While this may be necessary if you have few other options and essential bills to pay, try these five things first to avoid taking money out of your retirement plans. 

Binder labeled retirement savings plan with calculator sitting on top of it.

Image source: Getty Images.

1. Take advantage of government benefits

There is a lot of help available to people whose income has been affected by COVID-19.

The CARES Act provides expanded unemployment benefits, making them available to more workers and giving covered employees an extra $600 per week. 

It also provides for stimulus checks of up to $1,200 per person, $2,400 per couple, and $500 per child. Singles with incomes up to $75,000 and married couples filing jointly with incomes up to $150,000 will get the full amount; for each $100 above those income limits, the check drops by $5. 

Most people don't have to do anything to get their check since the amount will be based on your 2018 tax return (or your 2019 return if you've filed it already). If the IRS has your bank account on file, it will be directly deposited there.
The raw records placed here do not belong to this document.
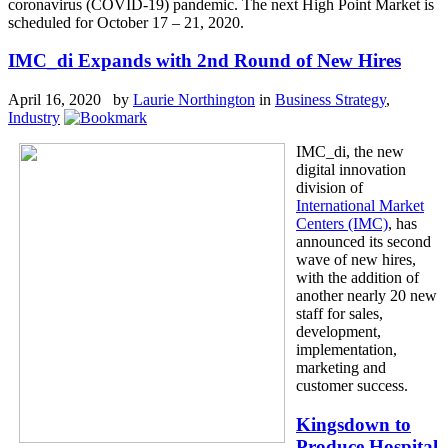
coronavirus (COVID-19) pandemic. The next High Point Market is
scheduled for October 17 – 21, 2020.
IMC_di Expands with 2nd Round of New Hires
April 16, 2020 by
Laurie Northington
in
Business Strategy
,
Industry
IMC_di, the new
digital innovation
division of
International Market
Centers (IMC)
, has
announced its second
wave of new hires,
with the addition of
another nearly 20 new
staff for sales,
development,
implementation,
marketing and
customer success.
Kingsdown to
Produce Hospital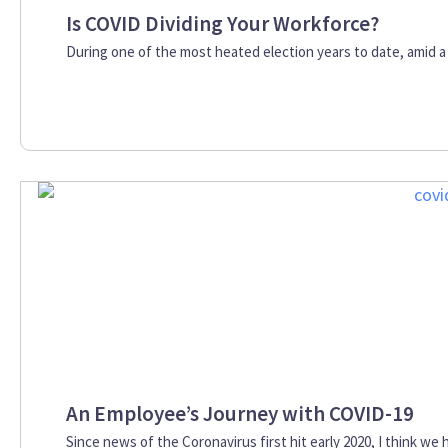
Is COVID Dividing Your Workforce?
During one of the most heated election years to date, amid a 
An Employee’s Journey with COVID-19
Since news of the Coronavirus first hit early 2020, I think we ha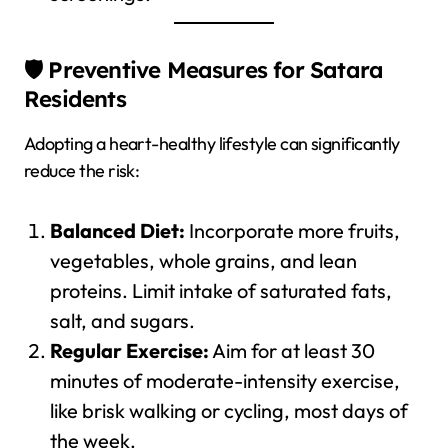
🛡️ Preventive Measures for Satara
Residents
Adopting a heart-healthy lifestyle can significantly
reduce the risk:
Balanced Diet:
Incorporate more fruits,
vegetables, whole grains, and lean
proteins. Limit intake of saturated fats,
salt, and sugars.
Regular Exercise:
Aim for at least 30
minutes of moderate-intensity exercise,
like brisk walking or cycling, most days of
the week.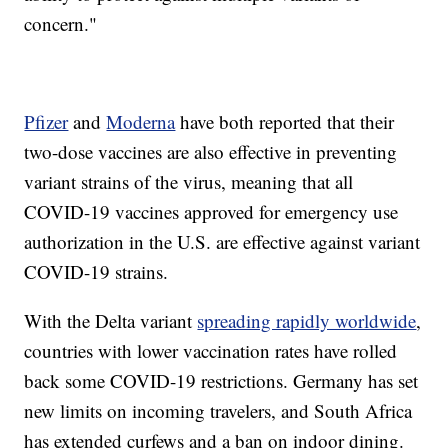
concern."
Pfizer
and
Moderna
have both reported that their
two-dose vaccines are also effective in preventing
variant strains of the virus, meaning that all
COVID-19 vaccines approved for emergency use
authorization in the U.S. are effective against variant
COVID-19 strains.
With the Delta variant
spreading rapidly worldwide
,
countries with lower vaccination rates have rolled
back some COVID-19 restrictions. Germany has set
new limits on incoming travelers, and South Africa
has extended curfews and a ban on indoor dining.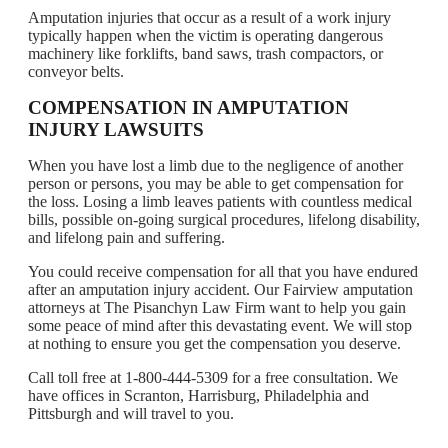
Amputation injuries that occur as a result of a work injury
typically happen when the victim is operating dangerous
machinery like forklifts, band saws, trash compactors, or
conveyor belts.
COMPENSATION IN AMPUTATION
INJURY LAWSUITS
When you have lost a limb due to the negligence of another
person or persons, you may be able to get compensation for
the loss. Losing a limb leaves patients with countless medical
bills, possible on-going surgical procedures, lifelong disability,
and lifelong pain and suffering.
You could receive compensation for all that you have endured
after an amputation injury accident. Our Fairview amputation
attorneys at The Pisanchyn Law Firm want to help you gain
some peace of mind after this devastating event. We will stop
at nothing to ensure you get the compensation you deserve.
Call toll free at 1-800-444-5309 for a free consultation. We
have offices in Scranton, Harrisburg, Philadelphia and
Pittsburgh and will travel to you.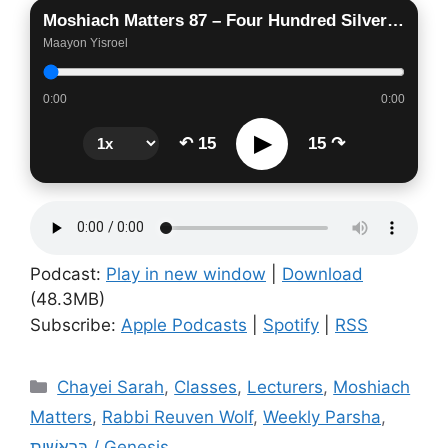
Moshiach Matters 87 – Four Hundred Silver Coins
Maayon Yisroel
0:00
0:00
▶
↶ 15
15 ↷
Podcast:
Play in new window
|
Download
(48.3MB)
Subscribe:
Apple Podcasts
|
Spotify
|
RSS
Categories
Chayei Sarah
,
Classes
,
Lecturers
,
Moshiach
Matters
,
Rabbi Reuven Wolf
,
Weekly Parsha
,
בְּרֵאשִׁית / Genesis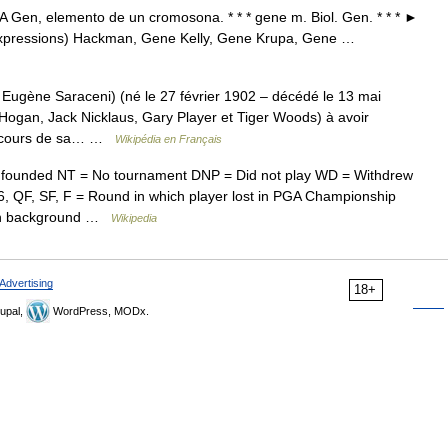
en, elemento de un cromosona. * * * gene m. Biol. Gen. * * * ►
 expressions) Hackman, Gene Kelly, Gene Krupa, Gene …
ugène Saraceni) (né le 27 février 1902 – décédé le 13 mai
n Hogan, Jack Nicklaus, Gary Player et Tiger Woods) à avoir
au cours de sa… …
Wikipédia en Français
founded NT = No tournament DNP = Did not play WD = Withdrew
, QF, SF, F = Round in which player lost in PGA Championship
reen background …
Wikipedia
Advertising
18+
upal,
WordPress, MODx.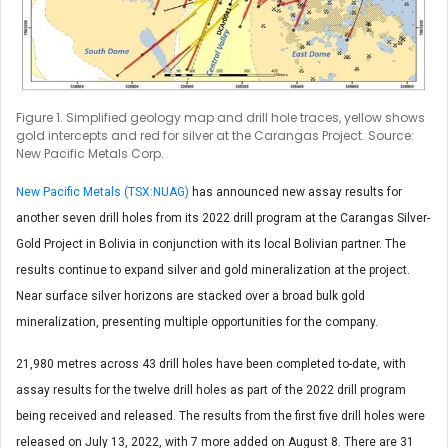
Figure 1. Simplified geology map and drill hole traces, yellow shows
gold intercepts and red for silver at the Carangas Project. Source:
New Pacific Metals Corp.
New Pacific Metals (TSX:NUAG)
has announced new assay results for
another seven drill holes from its 2022 drill program at the Carangas Silver-
Gold Project in Bolivia in conjunction with its local Bolivian partner. The
results continue to expand silver and gold mineralization at the project.
Near surface silver horizons are stacked over a broad bulk gold
mineralization, presenting multiple opportunities for the company.
21,980 metres across 43 drill holes have been completed to-date, with
assay results for the twelve drill holes as part of the 2022 drill program
being received and released. The results from the first five drill holes were
released on July 13, 2022, with 7 more added on August 8. There are 31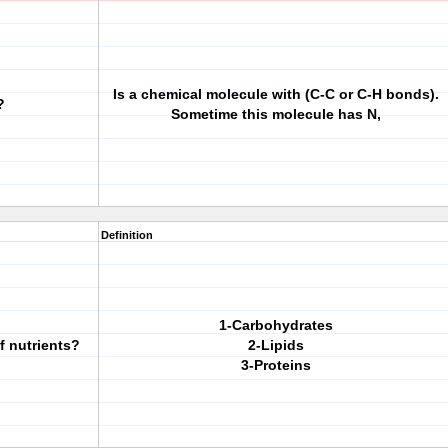
Is a chemical molecule with (C-C or C-H bonds).
?
Sometime this molecule has N,
Definition
1-Carbohydrates
f nutrients?
2-Lipids
3-Proteins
But you need to make a claim if you want these unemployment benefits. They're now available to many more people, including those who are self-employed or who were planning to start a new job, as long as they were affected by COVID-19.  
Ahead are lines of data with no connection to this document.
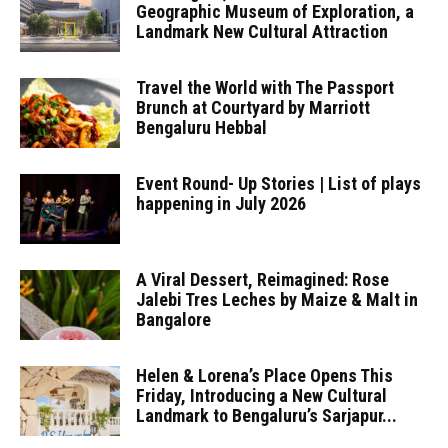
Geographic Museum of Exploration, a
Landmark New Cultural Attraction
Travel the World with The Passport
Brunch at Courtyard by Marriott
Bengaluru Hebbal
Event Round- Up Stories | List of plays
happening in July 2026
A Viral Dessert, Reimagined: Rose
Jalebi Tres Leches by Maize & Malt in
Bangalore
Helen & Lorena’s Place Opens This
Friday, Introducing a New Cultural
Landmark to Bengaluru’s Sarjapur...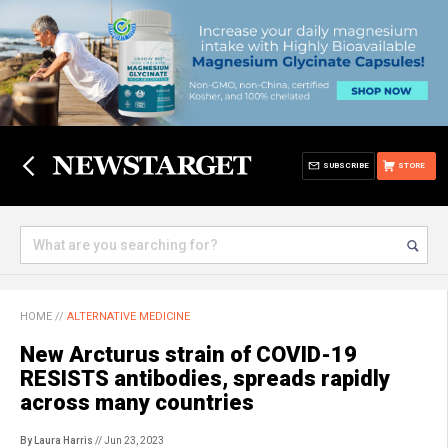
SUBSCRIBE
STORE
HOME
//
ALTERNATIVE MEDICINE
New Arcturus strain of COVID-19
RESISTS antibodies, spreads rapidly
across many countries
By Laura Harris
// Jun 23, 2023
By claiming all the benefits you're entitled to, you can hopefully avoid having to tap into your retirement accounts. 

2. Cut spending

If the government benefits you're entitled to don't fully make up for a loss of income, cutting your spending can hopefully allow you to avoid raiding your 401(k) or IRA. 

Reducing your expenditures on things like entertainment and dining out should be simple since you can't go out anyway. But look for other ways to reduce spending. You may be able to cancel subscriptions, save on groceries by using coupons and cooking cheaper meals, and reduce your energy bill by changing your thermostat setting and unplugging unused items that suck up power.
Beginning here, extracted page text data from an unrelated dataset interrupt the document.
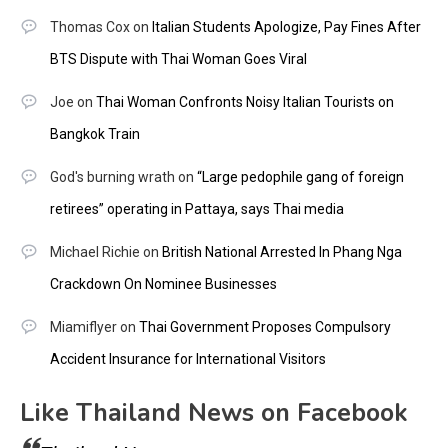
Thomas Cox
on
Italian Students Apologize, Pay Fines After
BTS Dispute with Thai Woman Goes Viral
Joe
on
Thai Woman Confronts Noisy Italian Tourists on
Bangkok Train
God's burning wrath
on
“Large pedophile gang of foreign
retirees” operating in Pattaya, says Thai media
Michael Richie
on
British National Arrested In Phang Nga
Crackdown On Nominee Businesses
Miamiflyer
on
Thai Government Proposes Compulsory
Accident Insurance for International Visitors
Like Thailand News on Facebook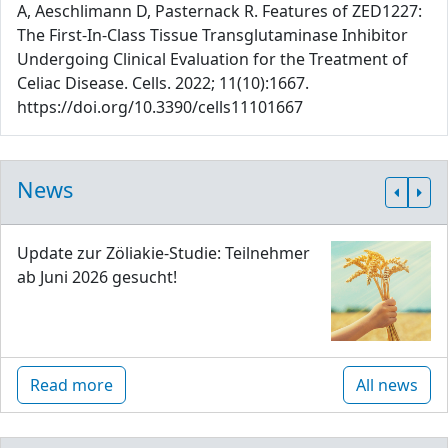
A, Aeschlimann D, Pasternack R. Features of ZED1227:
The First-In-Class Tissue Transglutaminase Inhibitor
Undergoing Clinical Evaluation for the Treatment of
Celiac Disease. Cells. 2022; 11(10):1667.
https://doi.org/10.3390/cells11101667
News
Update zur Zöliakie-Studie: Teilnehmer
ab Juni 2026 gesucht!
Read more
All news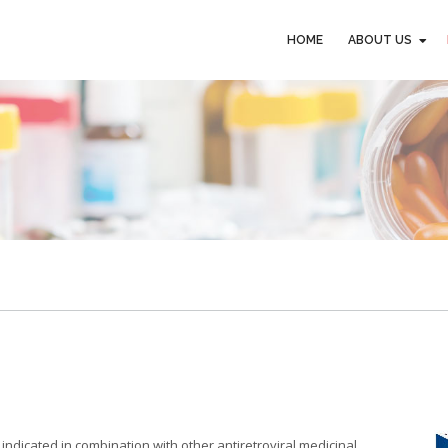
HOME
ABOUT US
HOME
ABOUT US
indicated in combination with other antiretroviral medicinal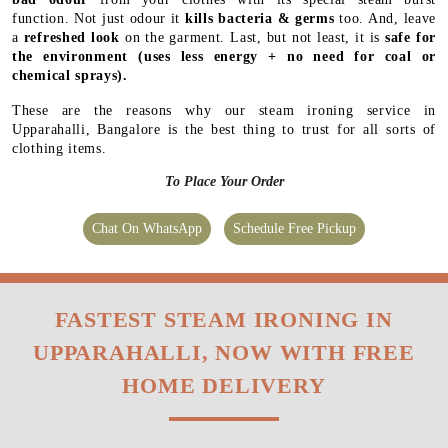
function. Not just odour it
kills bacteria & germs
too. And, leave
a
refreshed look
on the garment. Last, but not least, it is
safe for
the environment
(uses less energy + no need for coal or
chemical sprays).
These are the reasons why our steam ironing service in
Upparahalli, Bangalore is the best thing to trust for all sorts of
clothing items.
To Place Your Order
Chat On WhatsApp
Schedule Free Pickup
FASTEST STEAM IRONING IN
UPPARAHALLI, NOW WITH FREE
HOME DELIVERY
3. Tap into your emergency fund

An emergency fund is meant to see you through situations like an income cut due to COVID-19. If you have money saved, use it to supplement your government benefits and make up any shortfall in your budget after cutting spending. 

4. Consider a 0% APR credit card to cover expenses

The stimulus check won't arrive immediately, and your unemployment benefits may take some time to start, especially because most states have a backlog of claims. 

Rather than borrowing from your retirement fund to cover short-term costs while waiting for benefits, consider applying for a credit card offering an introductory 0% interest rate. You can use the card to pay for purchases without owing interest for several months.

This approach is best only if you are 100% confident you'll be able to pay off the card before you owe interest, since you don't want to be deeply in debt when the pandemic ends.

5. Look into programs that banks and other creditors offer to defer payments

Most financial institutions are offering help to customers affected by COVID-19. If you talk to your creditors, you'll likely find they're willing to put accounts into forbearance and waive penalties and late fees.

In most cases, interest continues accruing even if payments are paused. That makes total repayment costs higher. Still, it's often better to simply pause payments and make them up later rather than taking money out of your retirement accounts, especially if you're pausing mortgage payments that tend to be at low interest rates. 

Keep your retirement funds invested if at all possible

Keeping your retirement money invested helps over the long term. You can avoid selling investments during a time of high volatility and make sure your money continues to work for you. Unless you have no other choice, you're better off trying to make things work financially now so you don't have to struggle in the future.

But if you have bills you must pay and don't have other options, using some of your retirement funds may be your only choice. If so, try not to stress too much; this crisis will pass, and you can hopefully invest more once the economy gets back on track after the coronavirus crisis passes.